- _REQUIRED WORK_
What do the lines say from the one containing "- Modern tech" to the end of the records? Restate them word for word, and only those.

- _TASK INPUTS_
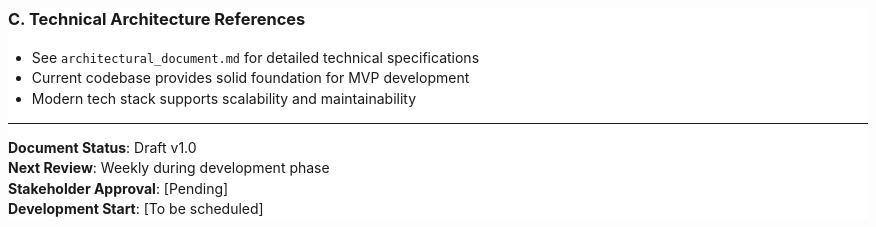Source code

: ### C. Technical Architecture References
- See `architectural_document.md` for detailed technical specifications
- Current codebase provides solid foundation for MVP development
- Modern tech stack supports scalability and maintainability

---

**Document Status**: Draft v1.0  
**Next Review**: Weekly during development phase  
**Stakeholder Approval**: [Pending]  
**Development Start**: [To be scheduled]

- _RESULT FOR THIS TASK_
- Modern tech stack supports scalability and maintainability

---

**Document Status**: Draft v1.0  
**Next Review**: Weekly during development phase  
**Stakeholder Approval**: [Pending]  
**Development Start**: [To be scheduled]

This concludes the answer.